Reporting published on April 9 describes a troubling political chain of events behind the U.S. attack on Iran. According to Il Fatto Quotidiano, citing a reconstruction by The New York Times, Donald Trump approved the operation after weeks of Israeli pressure, with Benjamin Netanyahu reportedly presenting the war as fast, manageable, and politically advantageous. The same account says U.S. intelligence and military advisers had raised serious doubts about those assumptions.
For CNU News, the central issue is not only who persuaded whom. The real issue is that when war is discussed as a strategic project, human rights disappear from the decision-making table. Civilian protection, state sovereignty, and the duty to prevent escalation are pushed aside by military calculations and political promises.
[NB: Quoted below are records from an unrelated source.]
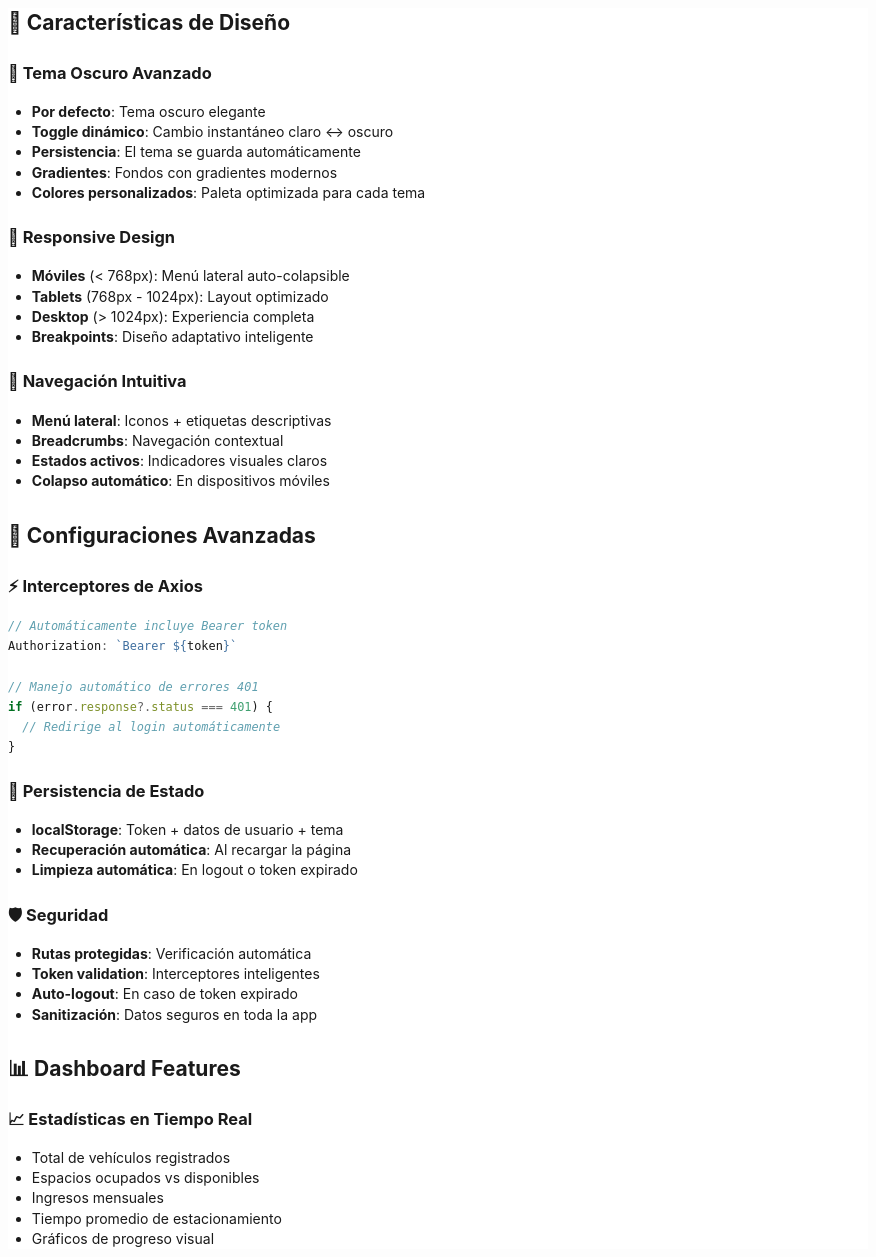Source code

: ## 🎨 Características de Diseño

### 🌙 **Tema Oscuro Avanzado**
- **Por defecto**: Tema oscuro elegante
- **Toggle dinámico**: Cambio instantáneo claro ↔ oscuro
- **Persistencia**: El tema se guarda automáticamente
- **Gradientes**: Fondos con gradientes modernos
- **Colores personalizados**: Paleta optimizada para cada tema

### 📱 **Responsive Design**
- **Móviles** (< 768px): Menú lateral auto-colapsible
- **Tablets** (768px - 1024px): Layout optimizado
- **Desktop** (> 1024px): Experiencia completa
- **Breakpoints**: Diseño adaptativo inteligente

### 🧭 **Navegación Intuitiva**
- **Menú lateral**: Iconos + etiquetas descriptivas
- **Breadcrumbs**: Navegación contextual
- **Estados activos**: Indicadores visuales claros
- **Colapso automático**: En dispositivos móviles

## 🔧 Configuraciones Avanzadas

### ⚡ **Interceptores de Axios**
```javascript
// Automáticamente incluye Bearer token
Authorization: `Bearer ${token}`

// Manejo automático de errores 401
if (error.response?.status === 401) {
  // Redirige al login automáticamente
}
```

### 💾 **Persistencia de Estado**
- **localStorage**: Token + datos de usuario + tema
- **Recuperación automática**: Al recargar la página
- **Limpieza automática**: En logout o token expirado

### 🛡️ **Seguridad**
- **Rutas protegidas**: Verificación automática
- **Token validation**: Interceptores inteligentes
- **Auto-logout**: En caso de token expirado
- **Sanitización**: Datos seguros en toda la app

## 📊 Dashboard Features

### 📈 **Estadísticas en Tiempo Real**
- Total de vehículos registrados
- Espacios ocupados vs disponibles
- Ingresos mensuales
- Tiempo promedio de estacionamiento
- Gráficos de progreso visual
The consequences are already visible across the region. In Lebanon, the United Nations condemned a major wave of Israeli strikes on April 8 and described the civilian casualty reports as “appalling.” Reuters reported that Lebanese authorities counted hundreds of deaths and more than a thousand injuries, while the U.N. human rights chief called for independent investigations into possible violations of international humanitarian law.
This is the point that must remain clear: every military decision sold as quick, controlled, or necessary tends to produce the same outcome – destroyed neighborhoods, overwhelmed hospitals, displaced families, and deeper regional instability. No security doctrine can be treated as legitimate when it leaves civilian life, human dignity, and the protection of non-combatants outside the frame.
For that reason, the international community must move beyond political backstage narratives and return to an objective standard: any action that expands war while exposing civilians to mass harm must be judged first through the lens of human rights and humanitarian law.